As for the expanded playoffs, Brown may feel like another old-line owner, the Steelers' Dan Rooney: "We have a great system. Why do we want to imitate other sports? The regular season in the NFL is everything. You practice a full week to get ready for the game. It's meaningful Now you're saying everybody gets into the playoffs?"

DEAN REGISTERS: Dean of the Bengals, right tackle Willie Anderson, is enjoying the first week of voluntary workouts. Anderson, heading into his eighth season, has seen enough to temper his enthusiasm. But he admits when he saw the splashy renovated weight room and the sea of fresh orange paint hit him in the eyes, "I felt like I was on a new team."

"I feel good because when I walk around, the things I've been hearing are great," said

Anderson of the locker room. "To hear, 'Just doing this will make us better,' is a positive thing."

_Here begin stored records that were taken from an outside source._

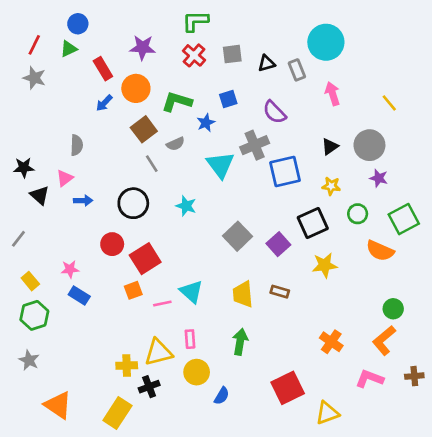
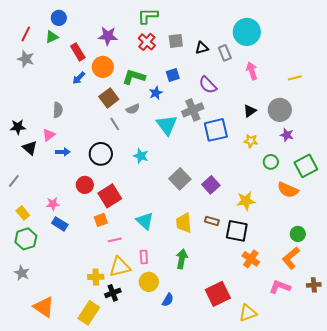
yellow line: (389, 103) -> (295, 78), turned -64
black square: (313, 223) -> (237, 231), moved, turned 35
pink line: (162, 303) -> (115, 240), moved

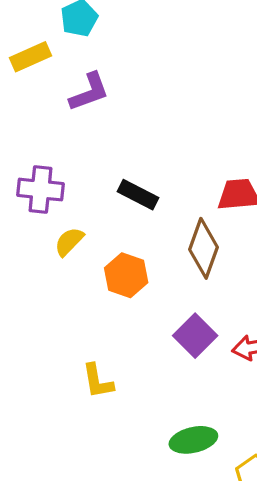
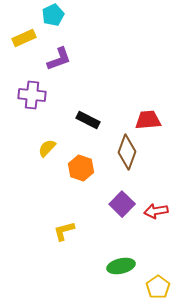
purple cross: (40, 190) -> (32, 95), moved
yellow L-shape: (98, 381) -> (64, 231), turned 85

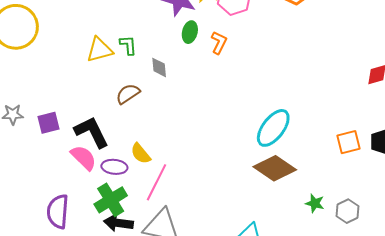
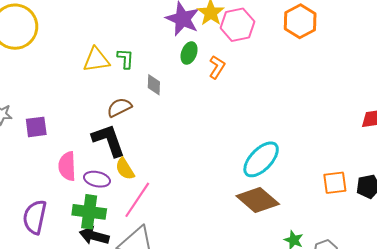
black L-shape: (92, 132) -> (109, 140), moved
pink semicircle: (84, 158) -> (67, 166), turned -144
green cross: (111, 200) -> (89, 212), turned 32

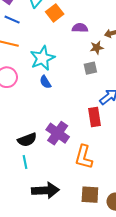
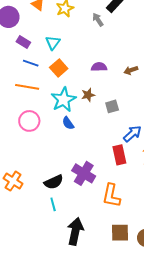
orange square: (55, 13) -> (59, 68), moved
brown star: (97, 48) -> (88, 95), moved
black arrow: (45, 190) -> (75, 231), turned -72

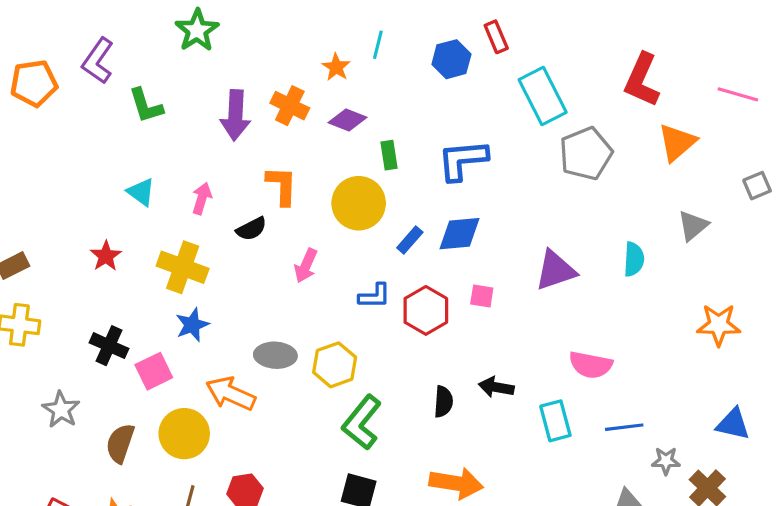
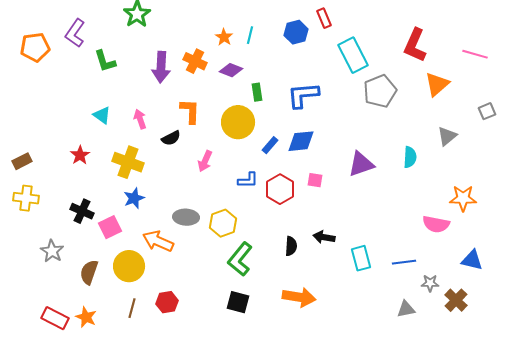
cyan line: (378, 45) -> (250, 35), moved
pink arrow: (202, 198) -> (140, 119), turned -36
pink semicircle: (591, 365) -> (436, 224), moved

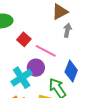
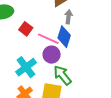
purple circle: (36, 68) -> (52, 55), moved
blue diamond: (71, 71) -> (64, 37), moved

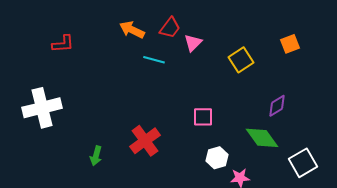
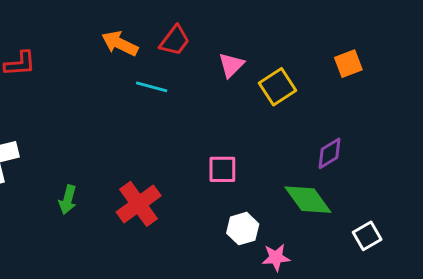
pink triangle: (193, 43) -> (231, 65), moved
green arrow: (96, 156) -> (68, 200), moved
white square: (303, 163) -> (367, 236), size x0.7

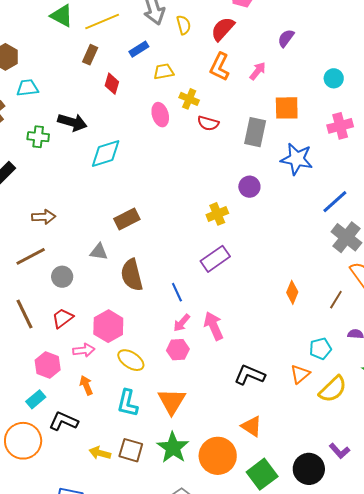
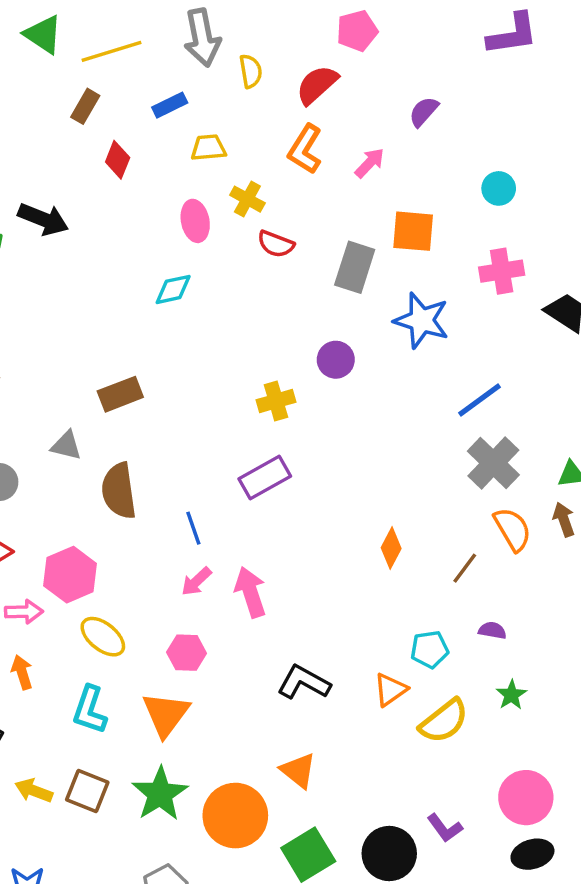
cyan diamond: (106, 154) -> (173, 289), moved, size x0.7
pink hexagon: (178, 350) -> (187, 653), moved

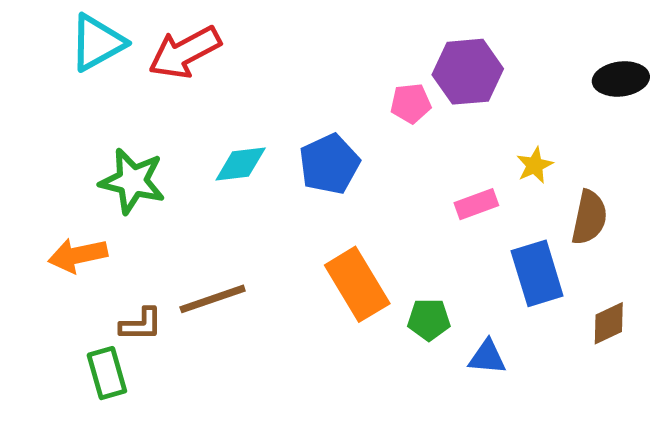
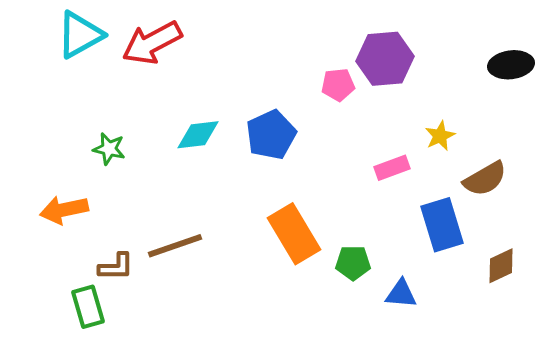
green star: (132, 181) -> (109, 149), size x0.6
brown semicircle: (589, 217) -> (485, 179), turned 48

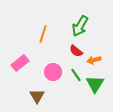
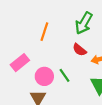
pink circle: (53, 72) -> (44, 76), moved
green line: (76, 75) -> (65, 75), moved

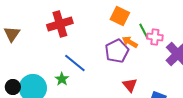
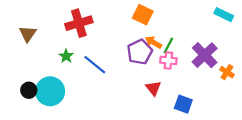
green line: (144, 31) -> (168, 45), moved, turned 56
pink cross: (155, 37) -> (168, 60), moved
green star: (62, 79) -> (66, 56), moved

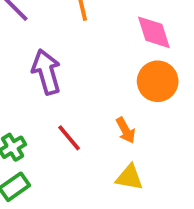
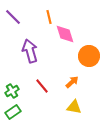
pink diamond: (154, 32) -> (65, 34), moved
orange arrow: (126, 130) -> (72, 82), turned -104

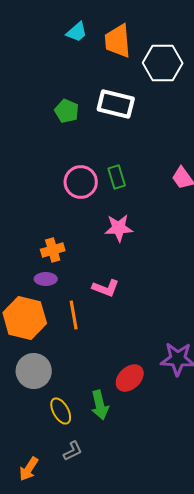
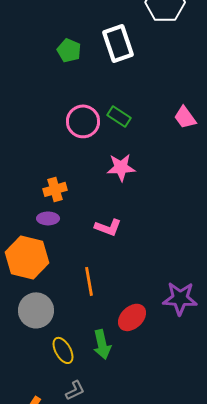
white rectangle: (116, 104) -> (118, 43), turned 57
green rectangle: (117, 177) -> (119, 116), turned -40
orange line: (74, 315) -> (89, 281), moved

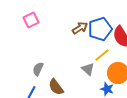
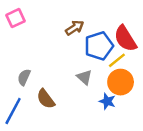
blue pentagon: (100, 29) -> (99, 46), moved
yellow line: (102, 55) -> (117, 60), moved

Anderson can't say all the bad memories are going to go away in a puff of smoke. But he thinks the fact Marvin Lewis is an outsider to the organization is a big plus.

"He's got no connection. He doesn't give a hoot what's gone on before. It can't get constantly thrown up in his face," Anderson said.

Anderson remembers what they told him at Auburn when they recruited him out of high school. It was his first visit and they knew he would go the palaces at Florida State, Tennessee, Alabama. And they told him it's not the building that matters, but the people inside the building. Which is why he didn't get hung up on the $250,000 weight room, but he is thoroughly impressed with strength coaches Chip Morton and Kurtis Shultz.

"They're like personal trainers in the sense that they're training you for a heavyweight fight," Anderson said. "They explain everything they're doing and how it relates to football. They're talking about everything. Diet. How big the portions are that you eat. He hired some great guys."